Definitivamente debe reconocerse que las reformas en materia electoral implementadas desde la segunda mitad del siglo XX redefinieron el sistema político mexicano, propiciando el surgimiento gradual de un sistema electoral cada vez más abierto y que años más tarde posibilitaría una mayor pluralidad partidista, un sistema competitivo y, en efecto, la alternancia política en el poder federal, con la que se consolidó una nueva era político-electoral (con cambios significativos en materia electoral), mas no una plena democratización.
*El título del presente artículo estuvo influenciado en gran medida por una de las ponencias presentadas en el V Congreso Latinoamericano de Ciencia Política, la cual estuvo a cargo de la politóloga Marcela Bravo-Ahuja, investigadora del Centro de Estudios Políticos de la Facultad de Ciencias Políticas y Sociales de la Universidad Nacional Autónoma de México.
[1] Entre los estudios y reflexiones más serias que se han hecho al respecto destacan los artículos de las revistas científicas de la UNAM, El Colegio de México y la Facultad Latinoamericana de Ciencias Sociales.

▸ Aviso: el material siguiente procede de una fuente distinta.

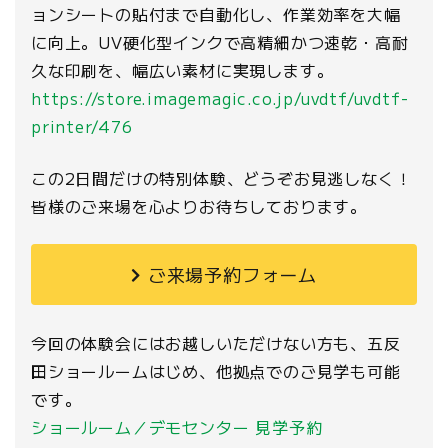
ョンシートの貼付まで自動化し、作業効率を大幅
に向上。UV硬化型インクで高精細かつ速乾・高耐
久な印刷を、幅広い素材に実現します。
https://store.imagemagic.co.jp/uvdtf/uvdtf-
printer/476
この2日間だけの特別体験、どうぞお見逃しなく！
皆様のご来場を心よりお待ちしております。
ご来場予約フォーム
今回の体験会にはお越しいただけない方も、五反
田ショールームはじめ、他拠点でのご見学も可能
です。
ショールーム／デモセンター 見学予約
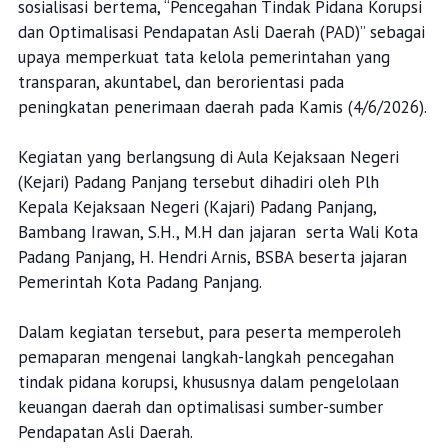
sosialisasi bertema, “Pencegahan Tindak Pidana Korupsi
dan Optimalisasi Pendapatan Asli Daerah (PAD)” sebagai
upaya memperkuat tata kelola pemerintahan yang
transparan, akuntabel, dan berorientasi pada
peningkatan penerimaan daerah pada Kamis (4/6/2026).
Kegiatan yang berlangsung di Aula Kejaksaan Negeri
(Kejari) Padang Panjang tersebut dihadiri oleh Plh
Kepala Kejaksaan Negeri (Kajari) Padang Panjang,
Bambang Irawan, S.H., M.H dan jajaran serta Wali Kota
Padang Panjang, H. Hendri Arnis, BSBA beserta jajaran
Pemerintah Kota Padang Panjang.
Dalam kegiatan tersebut, para peserta memperoleh
pemaparan mengenai langkah-langkah pencegahan
tindak pidana korupsi, khususnya dalam pengelolaan
keuangan daerah dan optimalisasi sumber-sumber
Pendapatan Asli Daerah.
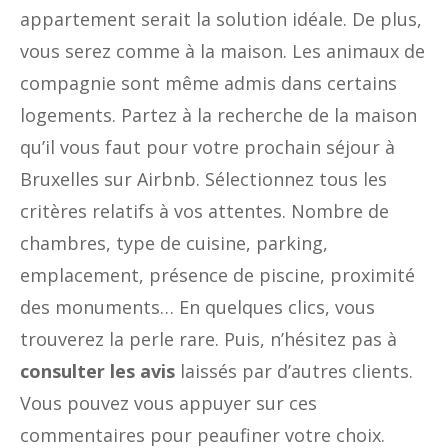
appartement serait la solution idéale. De plus,
vous serez comme à la maison. Les animaux de
compagnie sont même admis dans certains
logements. Partez à la recherche de la maison
qu’il vous faut pour votre prochain séjour à
Bruxelles sur Airbnb. Sélectionnez tous les
critères relatifs à vos attentes. Nombre de
chambres, type de cuisine, parking,
emplacement, présence de piscine, proximité
des monuments… En quelques clics, vous
trouverez la perle rare. Puis, n’hésitez pas à
consulter les avis
laissés par d’autres clients.
Vous pouvez vous appuyer sur ces
commentaires pour peaufiner votre choix.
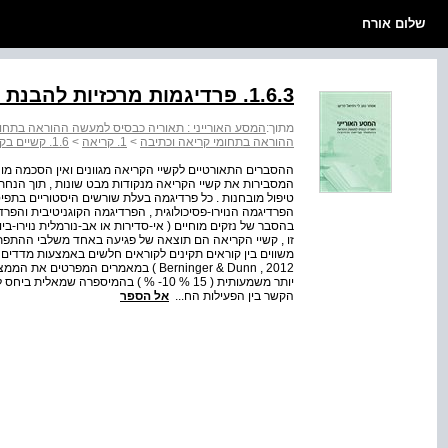
שלום אורח
1.6.3. פרדיגמות מרכזיות להבנת קשיי הקריאה
מתוך:
המסע האורייני : תאוריה כבסיס למעשה ההוראה בתחומ
ההוראה בתחומי קריאה וכתיבה
>
1. קריאה
>
1.6. קשיים בקריאה
ההסברים התאורטיים לקשיי הקריאה מגוונים ואין הסכמה מוחל
המסבירות את קשיי הקריאה מנקודות מבט שונות , תוך הנחת 
טיפול מובחנות . כל פרדיגמה בעלת שורשים היסטוריים בתפיס
בהסבר של נזקים מוחיים ( אי-סדירות או אב-נורמלית נוירו-ביו
זו , קשיי הקריאה הם תוצאה של פגיעה באחד משלבי ההתפתח
משווים בין קוראים תקינים לקוראים חלשים באמצעות מדדים פיז
Berninger & Dunn , 2012 ) במאמרים המ
יותר משמעותית ( 15 % 10- % ) בהמיספרה
הקשר בין הפעילות הח...
אל הספר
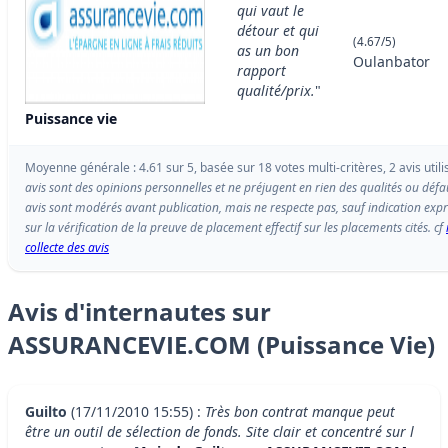
qui vaut le
détour et qui
(4.67/5)
as un bon
Oulanbator
rapport
qualité/prix.
"
Puissance vie
Moyenne générale : 4.61 sur 5, basée sur 18 votes multi-critères, 2 avis utili
avis sont des opinions personnelles et ne préjugent en rien des qualités ou défa
avis sont modérés avant publication, mais ne respecte pas, sauf indication e
sur la vérification de la preuve de placement effectif sur les placements cités. cf
collecte des avis
Avis d'internautes sur
ASSURANCEVIE.COM (Puissance Vie)
Guilto
(17/11/2010 15:55) :
Très bon contrat manque peut
être un outil de sélection de fonds. Site clair et concentré sur l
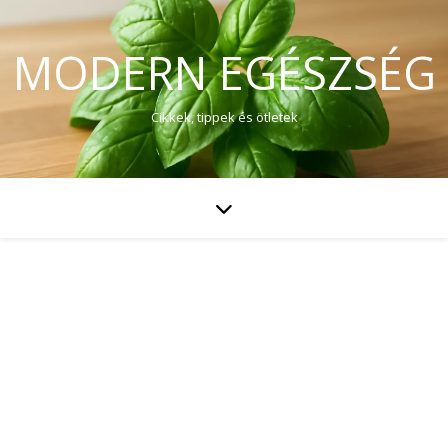
MODERN EGÉSZSÉG
Cikkek, tippek és ötletek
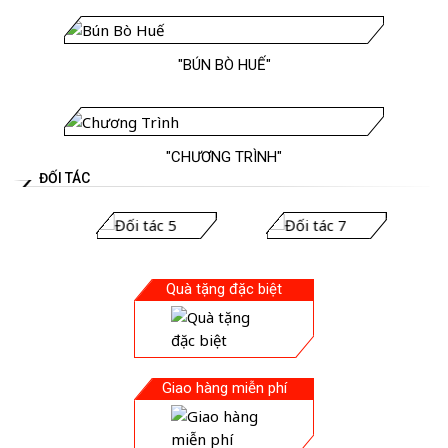
"BÚN BÒ HUẾ"
"CHƯƠNG TRÌNH"
ĐỐI TÁC
Quà tặng đặc biệt
Giao hàng miễn phí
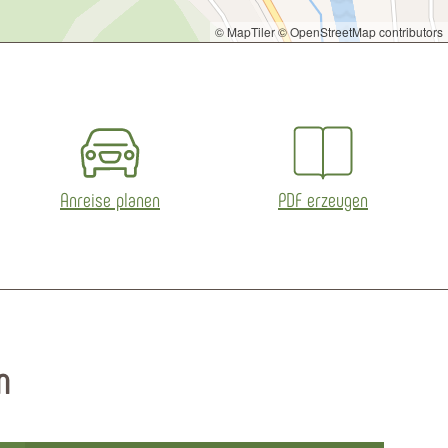
© MapTiler
© OpenStreetMap contributors
Anreise planen
PDF erzeugen
n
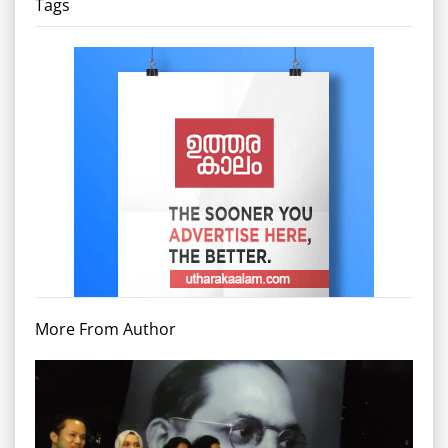
Tags
More From Author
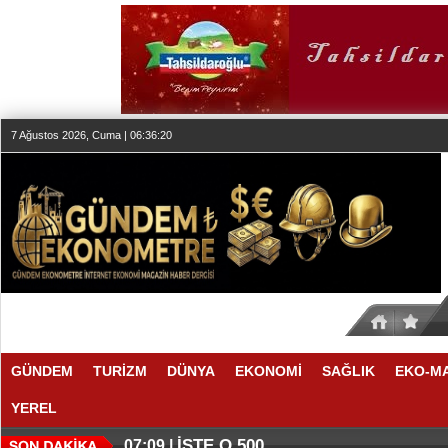
7 Ağustos 2026, Cuma | 06:36:21
GÜNDEM
TURİZM
DÜNYA
EKONOMİ
SAĞLIK
EKO-M
YEREL
İŞTE O 500
07:09 |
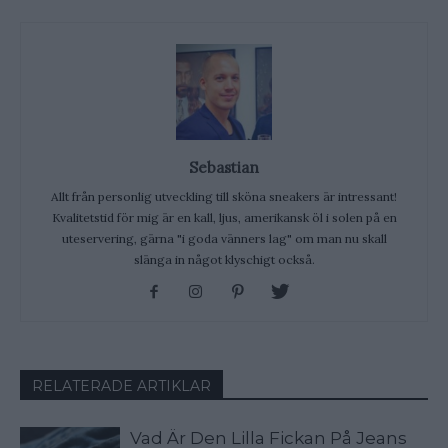
Sebastian
Allt från personlig utveckling till sköna sneakers är intressant!
Kvalitetstid för mig är en kall, ljus, amerikansk öl i solen på en
uteservering, gärna "i goda vänners lag" om man nu skall
slänga in något klyschigt också.
RELATERADE ARTIKLAR
Vad Är Den Lilla Fickan På Jeans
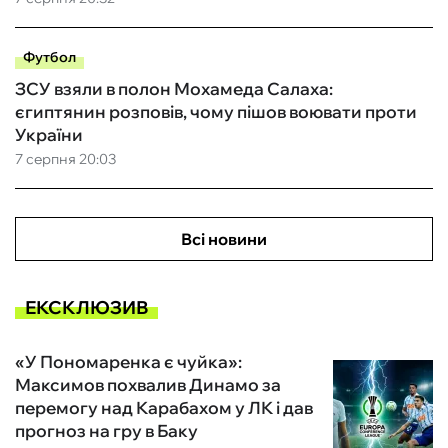
Футбол
ЗСУ взяли в полон Мохамеда Салаха:
єгиптянин розповів, чому пішов воювати проти
України
7 серпня 20:03
Всі новини
ЕКСКЛЮЗИВ
«У Пономаренка є чуйка»:
Максимов похвалив Динамо за
перемогу над Карабахом у ЛК і дав
прогноз на гру в Баку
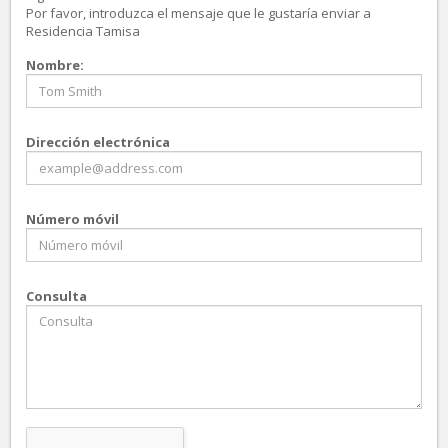
Por favor, introduzca el mensaje que le gustaría enviar a
Residencia Tamisa
Nombre:
Dirección electrónica
Número móvil
Consulta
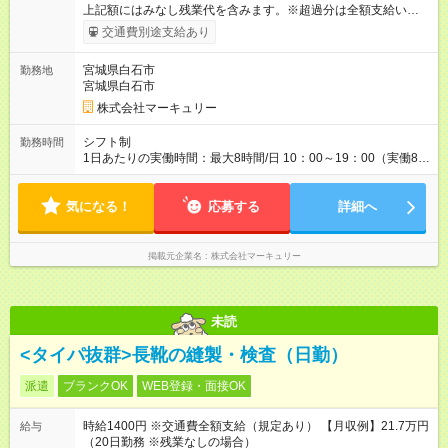
上記額にはみなし残業代を含みます。※超過分は全額支給いたし
ます。 みなし残業代 14,616円／月 みなし残業時間 10時間／月
交通費別途支給あり
※給与額は能力やスキルを考慮し、当社規定により決定します。
【試用期間】試用期間あり 試用期間の長さ：3ヶ月 雇用形態、
宮城県白石市
勤務地
給与は本採用時と同じです。
宮城県白石市
株式会社マーキュリー
シフト制
勤務時間
1日あたりの実働時間：最大8時間/日 10：00～19：00（実働8時
間／休憩1時間） ※勤務地により、異なる場合あり ＼残業は月平
均7.9時間と、業界内でも少なめ！／ 会社で残業時間を管理して
気になる！
おり、より働きやすい環境になるよう「働き方改革」を推進中
応募する
詳細へ
です！プライベートを充実させたい方、メリハリをつけて活躍
していきたい方、ぜひご応募ください♪
掲載元企業名
株式会社マーキュリー
未読
<タイパ抜群>長靴の縫製・検査（日勤）
派遣
ブランクOK
WEB登録・面接OK
時給1400円 ※交通費全額支給（規定あり） 【月収例】21.7万円
給与
（20日勤務 ※残業なしの場合）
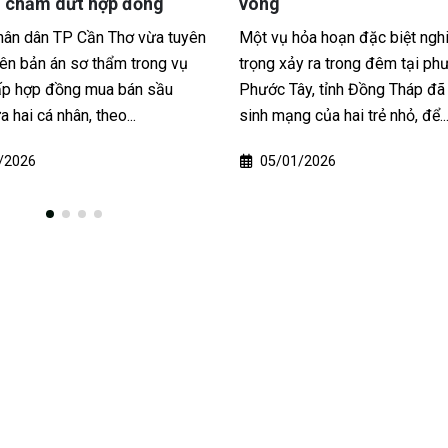
Dự án cao tốc Châu Đốc – Cầ
ỏa hoạn đặc biệt nghiêm
Sóc Trăng đang đạt tiến độ th
y ra trong đêm tại phường Mỹ
hơn 50%, tuy nhiên tình trạng t
y, tỉnh Đồng Tháp đã cướp đi
nghiêm trọng vật liệu...
 của hai trẻ nhỏ, để...
19/03/2026
/2026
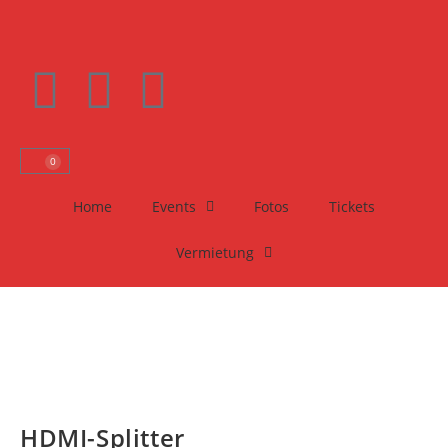
0
Home
Events
Fotos
Tickets
Vermietung
HDMI-Splitter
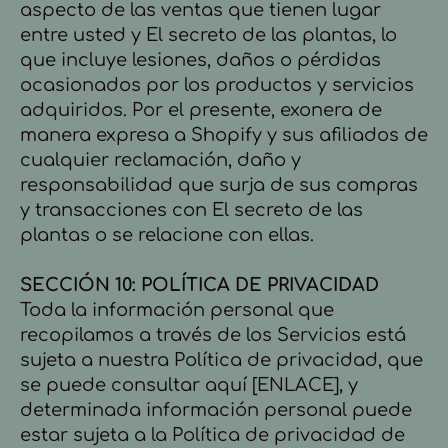
aspecto de las ventas que tienen lugar
entre usted y El secreto de las plantas, lo
que incluye lesiones, daños o pérdidas
ocasionados por los productos y servicios
adquiridos. Por el presente, exonera de
manera expresa a Shopify y sus afiliados de
cualquier reclamación, daño y
responsabilidad que surja de sus compras
y transacciones con El secreto de las
plantas o se relacione con ellas.
SECCIÓN 10: POLÍTICA DE PRIVACIDAD
Toda la información personal que
recopilamos a través de los Servicios está
sujeta a nuestra Política de privacidad, que
se puede consultar aquí [ENLACE], y
determinada información personal puede
estar sujeta a la Política de privacidad de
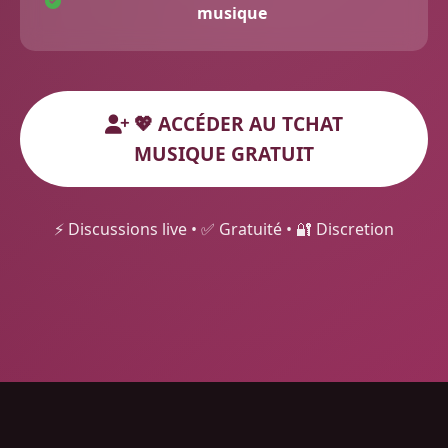
musique
💖 ACCÉDER AU TCHAT
MUSIQUE GRATUIT
⚡ Discussions live • ✅ Gratuité • 🔐 Discretion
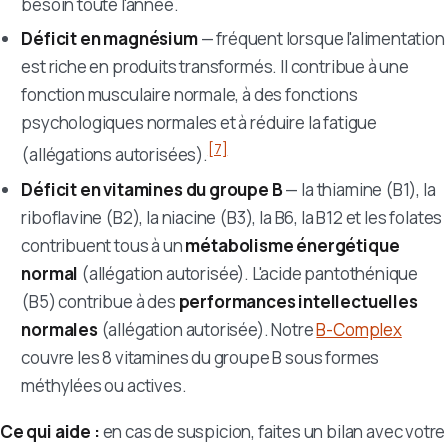
besoin toute l'année.
Déficit en magnésium
— fréquent lorsque l'alimentation
est riche en produits transformés. Il contribue à une
fonction musculaire normale, à des fonctions
psychologiques normales et à réduire la fatigue
[7]
(allégations autorisées).
Déficit en vitamines du groupe B
— la thiamine (B1), la
riboflavine (B2), la niacine (B3), la B6, la B12 et les folates
contribuent tous à un
métabolisme énergétique
normal
(allégation autorisée). L'acide pantothénique
(B5) contribue à des
performances intellectuelles
normales
(allégation autorisée). Notre
B-Complex
couvre les 8 vitamines du groupe B sous formes
méthylées ou actives.
Ce qui aide :
en cas de suspicion, faites un bilan avec votre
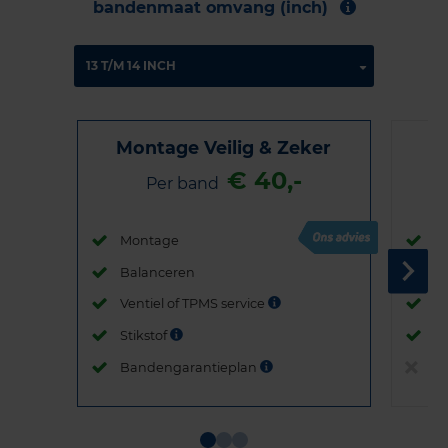
bandenmaat omvang (inch)
Montage Veilig & Zeker
€ 40,-
Per band
Montage
M
Balanceren
B
Ventiel of TPMS service
Ve
Stikstof
St
Bandengarantieplan
B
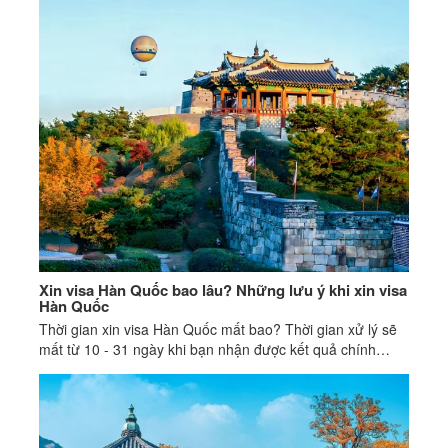
Xin visa Hàn Quốc bao lâu? Những lưu ý khi xin visa
Hàn Quốc
Thời gian xin visa Hàn Quốc mất bao? Thời gian xử lý sẽ
mất từ 10 - 31 ngày khi bạn nhận được kết quả chính
thức.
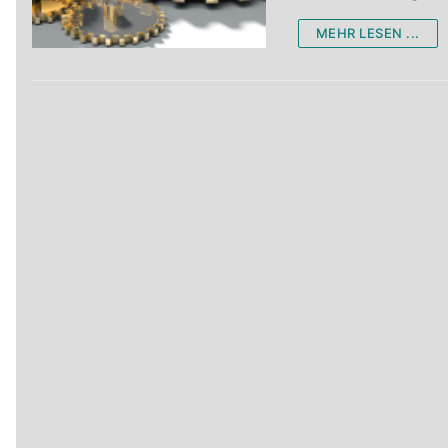
MEHR LESEN ...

[2] De acuerdo con “[…] la Comisión Económica para América Latina (CEPAL), a principios de los años noventa eran pobres 40 millones de mexicanos, [de los cuales] 17 millones [se encontraban] en pobreza extrema en vista de que eran incapaces de cubrir el 60 por ciento de sus necesidades básicas”. Véase: Luis Medina Peña, Hacia el nuevo Estado. México, 1920-2000, México, Fondo de Cultura Económica, 2010, p. 258.
[3] Marcela Bravo-Ahuja, Realineamiento y alternancia en el poder ejecutivo en México, 1988-2009, México, UNAM-Gernika, 2010, p. 84.
[4] Rosendo Bolívar Meza, “Las leyes electorales durante el proceso de construcción de la alternancia política en México”, en Revista de Estudios Políticos, México, Facultad de Ciencias Políticas y Sociales, UNAM, Núm. 3, septiembre-diciembre 2004, pp. 111-152.